The Commodity of Quiet

This past summer we spent three straight days in Disneyland with Becca’s side of the family.  As was expected we had a blast and are already looking forward to going back this coming summer.  Though, there’s something that has stayed with me since we left the parks.  It was the quiet that we encountered when we got back to Becca’s parents house after the three days of madness.  It hit me then how overstimulating Disneyland is from the amount of people to the subtle background music to the full on in your face imagery like fireworks, parades, and Disney characters.  The quiet that we encountered after this was incredibly refreshing and much needed.  Though, I didn’t realize how much I needed it until I was completely out of the Disney environment.
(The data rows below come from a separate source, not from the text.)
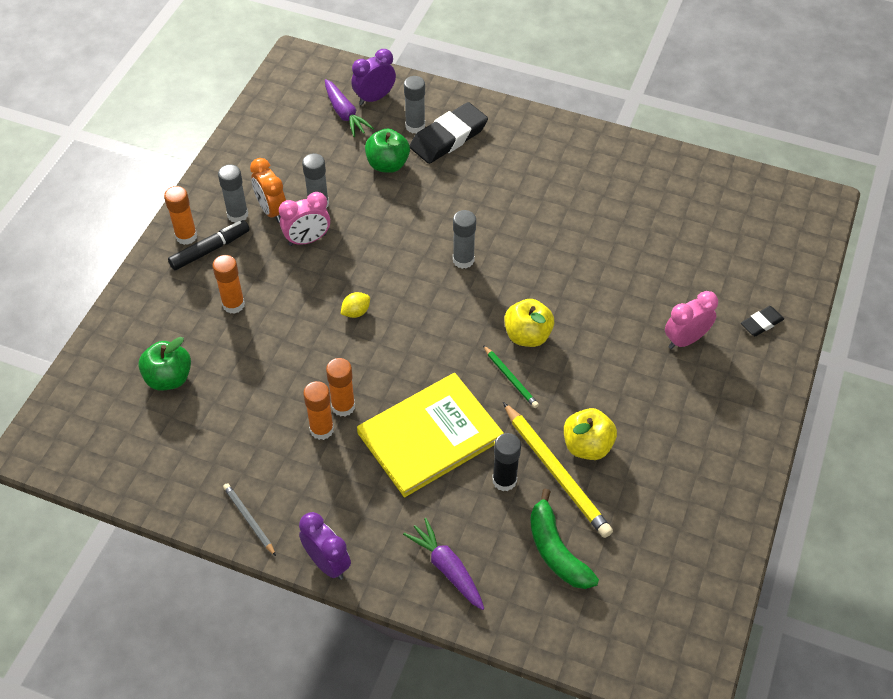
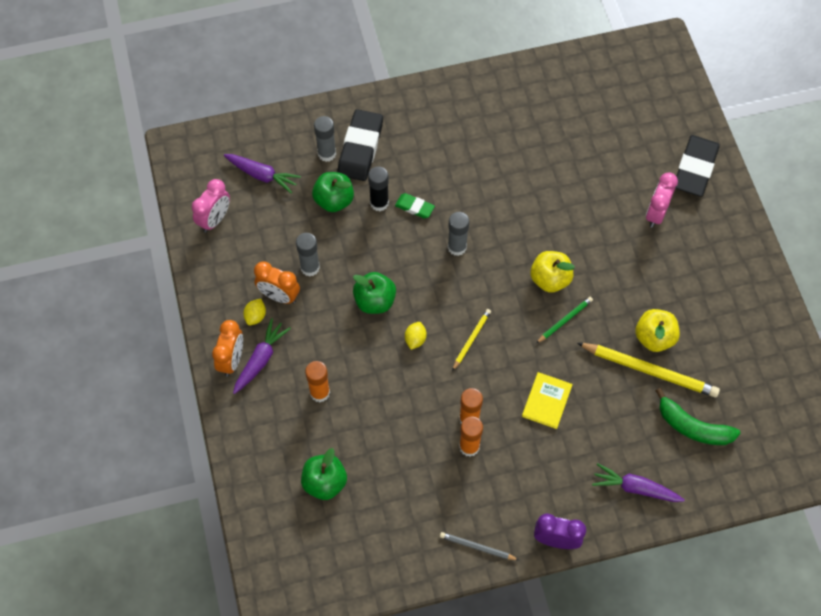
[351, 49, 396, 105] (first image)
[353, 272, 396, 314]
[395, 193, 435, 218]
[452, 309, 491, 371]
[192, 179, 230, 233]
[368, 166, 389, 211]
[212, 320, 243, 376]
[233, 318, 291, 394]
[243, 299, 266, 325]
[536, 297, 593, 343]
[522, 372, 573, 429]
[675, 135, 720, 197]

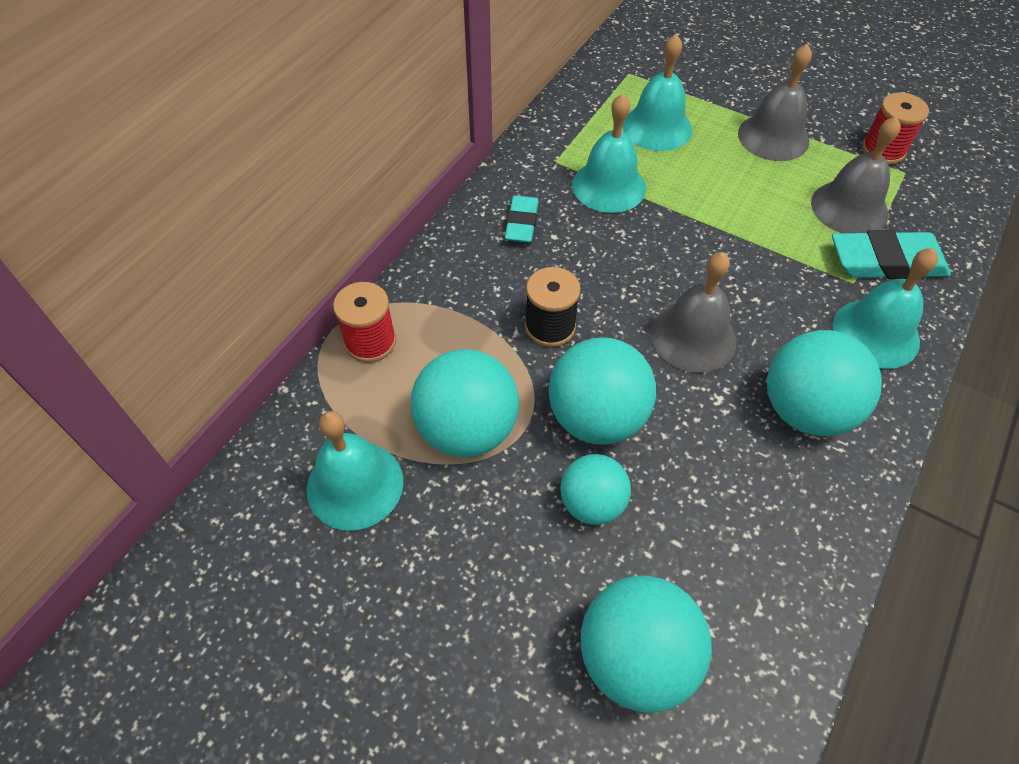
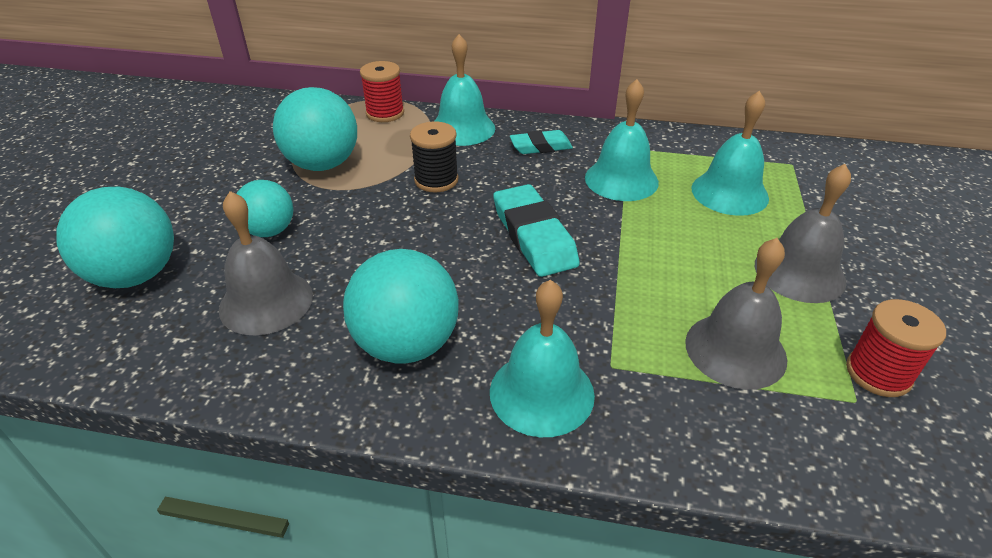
[548, 337, 656, 445] (first image)
[434, 34, 495, 146]
[219, 191, 313, 336]
[493, 184, 580, 277]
I’ve seen messages that emphasize that the church should glean something from Disney in regards to the way in which they can hold people’s attention.  This point is well taken, especially as it relates to the art of preaching.  But I confess I don’t want my attention held, I want it to disappear in God.  I’d rather have quiet.  It seems like that’s a dangerous commodity these days.  Quiet, that is.  I know, it is a little weird referring to it as a commodity but I’ve got a 3 year old and a 1 year old.  In my world it really seems like it’s something I must trade and invest in given how little of it there is.
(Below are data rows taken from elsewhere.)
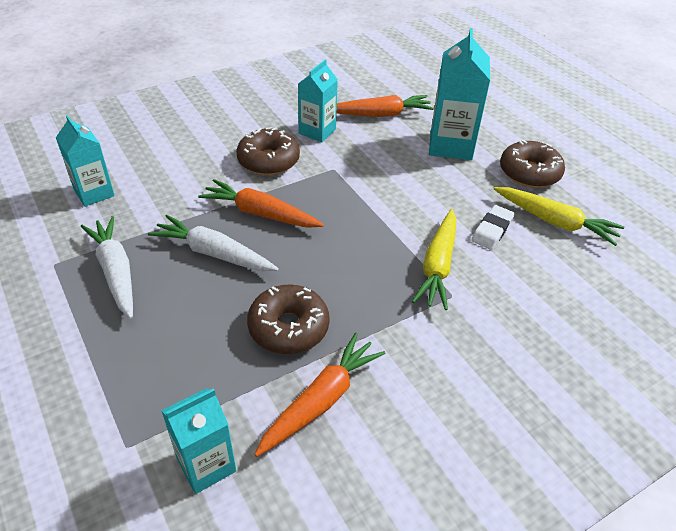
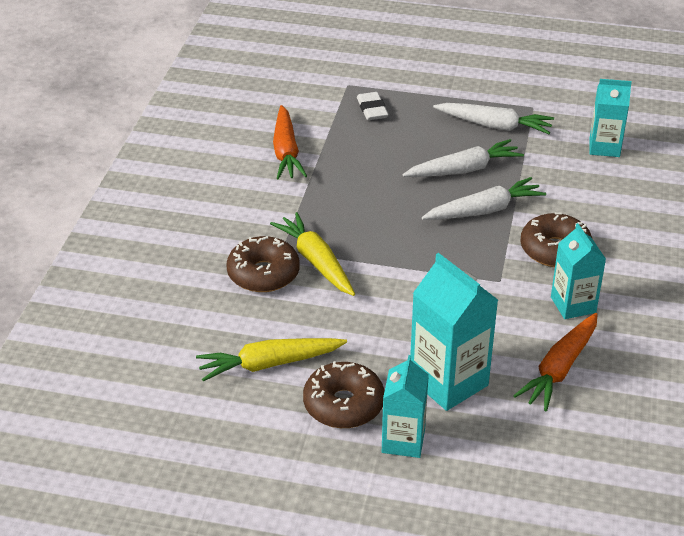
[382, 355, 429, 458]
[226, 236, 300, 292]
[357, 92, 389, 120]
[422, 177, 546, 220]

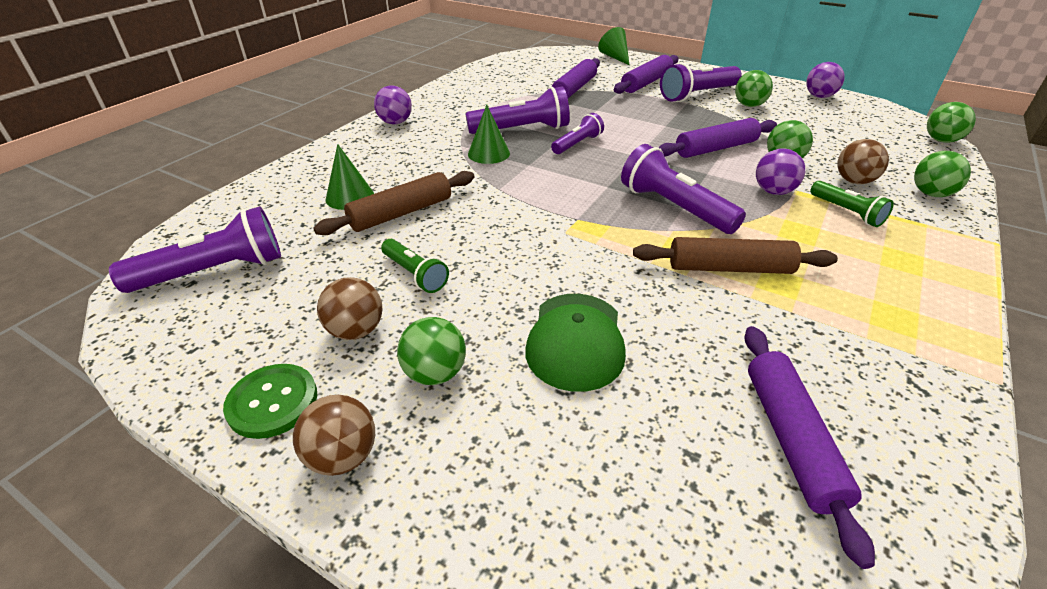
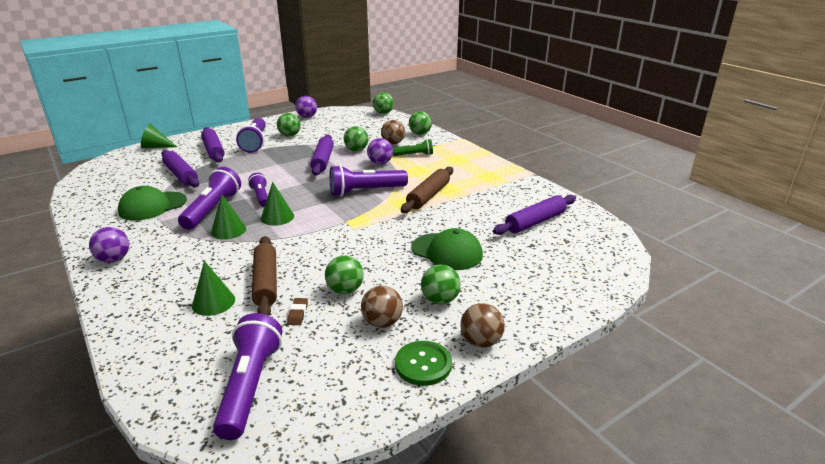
[118, 186, 187, 221]
[261, 182, 294, 226]
[287, 298, 308, 325]
[325, 255, 364, 294]
[493, 195, 576, 235]

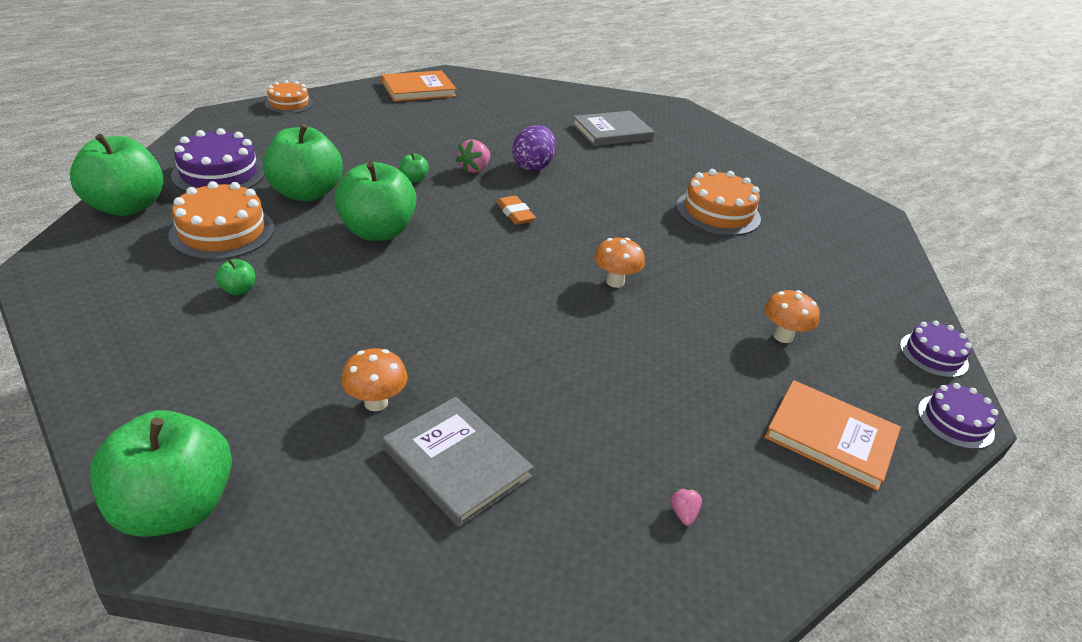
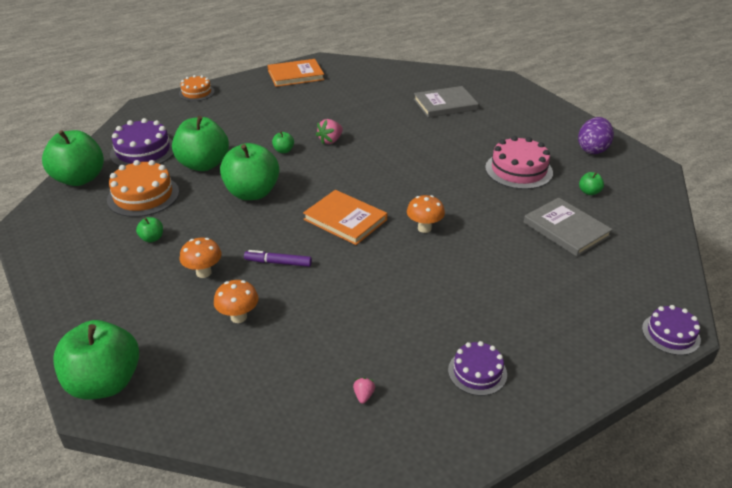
[496, 196, 536, 225] (first image)
[244, 250, 312, 267]
[579, 172, 604, 195]
[524, 197, 613, 257]
[578, 117, 614, 154]
[353, 377, 375, 404]
[180, 238, 222, 278]
[303, 190, 387, 245]
[448, 341, 507, 396]
[485, 136, 553, 189]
Quiet and stillness are truly countercultural in a culture that runs on production and consumption and wears busyness as a badge of honor.  To be quiet, to take a step back means to be missing out on something of importance.  For only the important are out there because they worked hard to get noticed.  They produced and have thereby been rewarded.  It’s fascinating, you know?  We consume never to be satisfied, only to move on to the next thing.  We spend hours Tweeting, sharing, liking and updating only to be more miserable than before.  Yet we continue on like the hardest worker in the world; the junkie.  Motivated by the next hit of dopamine.

And oddly, we already have what we need.  We just struggle to realize it.  Is that not the problem that compels the person to become a junkie, to go looking for more?  I lack, therefore I must fill.  But with what?  Noise?  Distraction? Maybe Jung was right about us after all when he wrote,

“People will do anything no matter how absurd to avoid facing their own psyches.”